In this latest allocation, the Chefornak Airport in Chefornak, Alaska (CFK) received the largest grant, $31.2 million. The funds will pay for runway and taxiway improvements and the installation of various navigation aids at the airport.
Two major airports, Dallas-Fort Worth International Airport (KDFW) and Orlando International Airport (KMCO), the second and seventh busiest airports in the U.S., respectively, will get a combined $29 million in funding for their projects. KMCO’s award will help improve taxiway lighting while KDFW will use its funds to construct a taxiway,
Small Airports Get Support Too
To ensure that smaller airports don’t miss out on some of the funding, the State Block Grant segment of the program allows 20 participating states to distribute funding to airports classified as “other than primary.” These are non-primary commercial service, reliever, and general aviation airports.

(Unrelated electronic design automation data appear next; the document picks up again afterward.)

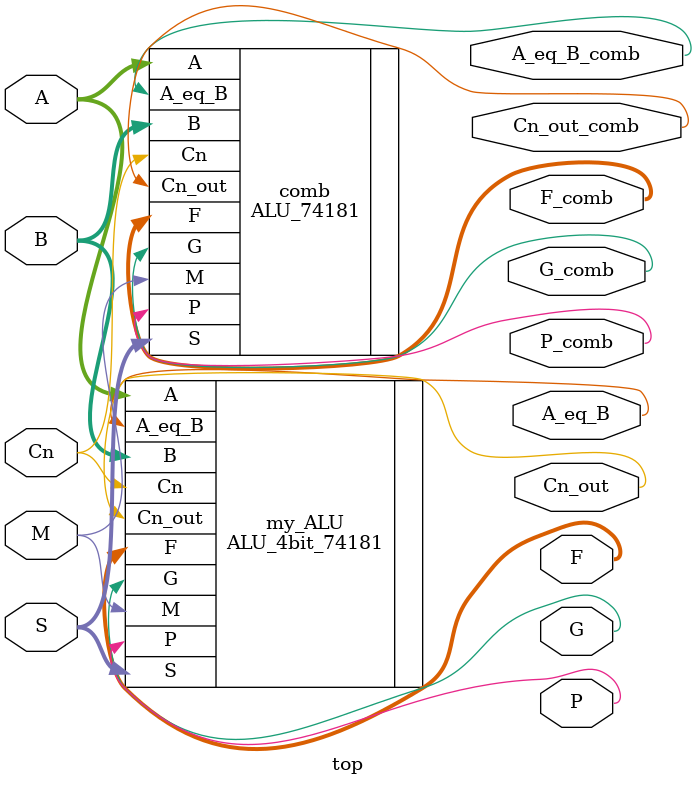
<source format=v>
module top (
    input wire [3:0] A, 
    input wire [3:0] B,
    input wire [3:0] S,        // Select lines
    input wire M,              // ¸ðµå ¼±ÅÃ (0: »ê¼ú, 1: ³í¸®)
    input wire Cn,             // Ä³¸® ÀÔ·Â

    output wire [3:0] F,  // 4ºñÆ® Ãâ·Â F (ALU_4bit_74181)
    output wire P,        // Ä³¸® ÀüÆÄ (ALU_4bit_74181)
    output wire G,        // Ä³¸® »ý¼º (ALU_4bit_74181)
    output wire Cn_out,
    output wire A_eq_B,    // A¿Í B°¡ °°ÀºÁö ¿©ºÎ (ALU_4bit_74181)
    
    output wire [3:0] F_comb,  // 4ºñÆ® Ãâ·Â F (ALU_4bit_74181)
    output wire P_comb,        // Ä³¸® ÀüÆÄ (ALU_4bit_74181)
    output wire G_comb,        // Ä³¸® »ý¼º (ALU_4bit_74181)
    output wire Cn_out_comb,
    output wire A_eq_B_comb    // A¿Í B°¡ °°ÀºÁö ¿©ºÎ (ALU_4bit_74181)
);

    // ALU_4bit_74181 ÀÎ½ºÅÏ½º
    ALU_4bit_74181 my_ALU (
        .A(A), 
        .B(B), 
        .S(S), 
        .M(M), 
        .Cn(Cn), 
        .F(F), 
        .P(P), 
        .G(G), 
        .Cn_out(Cn_out),
        .A_eq_B(A_eq_B)
    );
    
    ALU_74181 comb (
        .A(A), 
        .B(B), 
        .S(S), 
        .M(M), 
        .Cn(Cn), 
        .F(F_comb), 
        .P(P_comb), 
        .G(G_comb), 
        .Cn_out(Cn_out_comb),
        .A_eq_B(A_eq_B_comb)
    );

endmodule

</source>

In this case, airports in the Texas State Block Grant Program received the highest funding award, more than $27 million for improvements. Overall, airports in the block programs across the country, including North Carolina, New Hampshire, Tennessee, Wisconsin, Georgia, and Michigan, received a combined $66 million for projects.
Overall, airports in Alaska have received most of the available funds since the allocation began this fiscal year, with more than $59 million going towards airport projects and equipment in the state. Airports in Texas are close behind, having received $56 million in funding.